## Extract provided
# # # # #

11. All About Files

This chapter describes how to

  • use the return value to pass data

  • store and retrieve data using exax helper functions

  • register files, making exax aware of them

  • read project input data files

11.1. Writing and Reading data

From a programmer’s point of view, data is passed from job to job using job objects. The job object provides functions for both reading and writing files.

11.1.1. Where should a file be stored?

The current work directory (CWD) is always pointing to the current job directory, so creating files with relative paths will ensure that they end up where they should - in the runnin job’s directory.

Never store files elsewhere, that will break the association between files and the source code (and input parameter set) that created them. One of the benefits of the helper functions described in this chapter is that they ensure that files are stored in the correct places.

11.1.2. Passing data using return value

The simplest way to store data created in a job is to use the return function:

def synthesis():
    ...
    data = ...

# # # # #

Rendered images with their source text
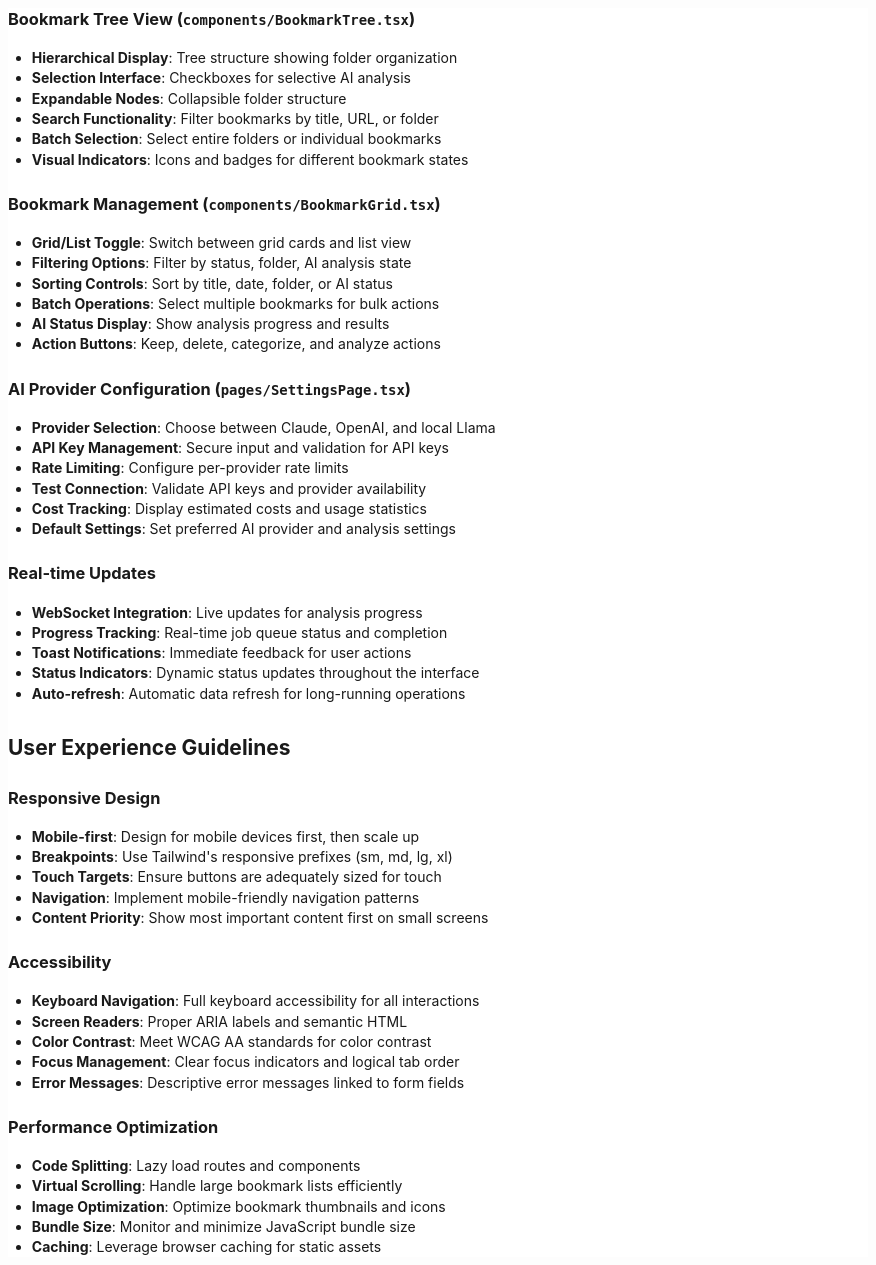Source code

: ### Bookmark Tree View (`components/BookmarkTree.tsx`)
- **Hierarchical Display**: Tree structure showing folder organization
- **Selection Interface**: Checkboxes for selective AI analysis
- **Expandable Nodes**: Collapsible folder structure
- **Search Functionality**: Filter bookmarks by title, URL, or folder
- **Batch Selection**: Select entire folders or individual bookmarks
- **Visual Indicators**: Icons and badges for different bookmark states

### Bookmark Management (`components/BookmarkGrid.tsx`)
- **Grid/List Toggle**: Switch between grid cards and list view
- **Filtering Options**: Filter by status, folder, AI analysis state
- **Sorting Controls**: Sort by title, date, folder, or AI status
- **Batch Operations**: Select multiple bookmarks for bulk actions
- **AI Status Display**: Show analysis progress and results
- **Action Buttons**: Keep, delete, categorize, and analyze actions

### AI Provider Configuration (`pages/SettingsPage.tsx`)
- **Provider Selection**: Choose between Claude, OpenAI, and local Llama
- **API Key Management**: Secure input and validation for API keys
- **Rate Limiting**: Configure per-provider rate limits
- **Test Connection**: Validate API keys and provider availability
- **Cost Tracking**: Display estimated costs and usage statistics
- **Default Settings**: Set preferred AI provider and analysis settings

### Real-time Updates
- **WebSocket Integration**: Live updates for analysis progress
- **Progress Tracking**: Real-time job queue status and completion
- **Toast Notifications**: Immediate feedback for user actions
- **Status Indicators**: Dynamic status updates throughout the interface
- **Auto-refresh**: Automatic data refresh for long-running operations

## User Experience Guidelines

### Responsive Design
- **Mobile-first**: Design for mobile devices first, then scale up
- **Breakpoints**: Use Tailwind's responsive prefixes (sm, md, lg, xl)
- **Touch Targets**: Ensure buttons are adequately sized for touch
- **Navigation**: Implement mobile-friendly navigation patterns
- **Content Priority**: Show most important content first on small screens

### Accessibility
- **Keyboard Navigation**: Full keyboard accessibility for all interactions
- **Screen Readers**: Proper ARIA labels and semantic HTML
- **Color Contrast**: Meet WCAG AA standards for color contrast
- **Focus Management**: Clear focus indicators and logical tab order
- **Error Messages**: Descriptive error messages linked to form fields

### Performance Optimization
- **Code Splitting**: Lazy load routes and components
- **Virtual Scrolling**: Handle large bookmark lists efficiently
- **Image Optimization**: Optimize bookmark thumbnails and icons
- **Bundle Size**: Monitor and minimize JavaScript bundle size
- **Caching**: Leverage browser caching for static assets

# # # # #

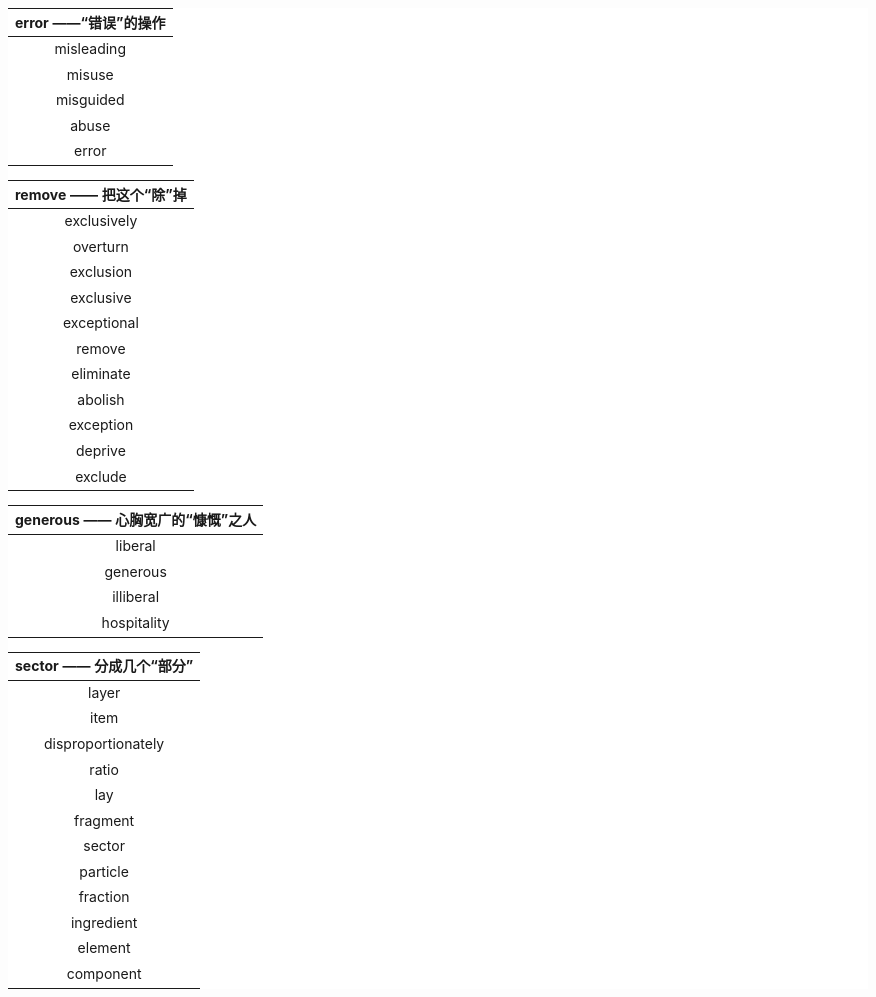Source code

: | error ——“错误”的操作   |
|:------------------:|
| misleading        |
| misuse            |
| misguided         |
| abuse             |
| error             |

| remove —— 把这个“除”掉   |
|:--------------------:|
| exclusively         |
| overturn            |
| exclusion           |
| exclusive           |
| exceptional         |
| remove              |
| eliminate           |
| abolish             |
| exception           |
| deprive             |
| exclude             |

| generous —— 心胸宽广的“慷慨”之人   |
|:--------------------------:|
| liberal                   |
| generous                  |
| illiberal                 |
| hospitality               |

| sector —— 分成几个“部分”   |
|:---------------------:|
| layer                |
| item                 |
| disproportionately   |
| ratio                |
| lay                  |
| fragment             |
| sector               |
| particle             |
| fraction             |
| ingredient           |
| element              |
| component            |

# # # # #

Rewrite the chapter on files from "11.1. Writing and" up to and including "the correct places.", substituting "current working directory" for "current work directory".

11.1. Writing and Reading data

From a programmer’s point of view, data is passed from job to job using job objects. The job object provides functions for both reading and writing files.

11.1.1. Where should a file be stored?

The current working directory (CWD) is always pointing to the current job directory, so creating files with relative paths will ensure that they end up where they should - in the runnin job’s directory.

Never store files elsewhere, that will break the association between files and the source code (and input parameter set) that created them. One of the benefits of the helper functions described in this chapter is that they ensure that files are stored in the correct places.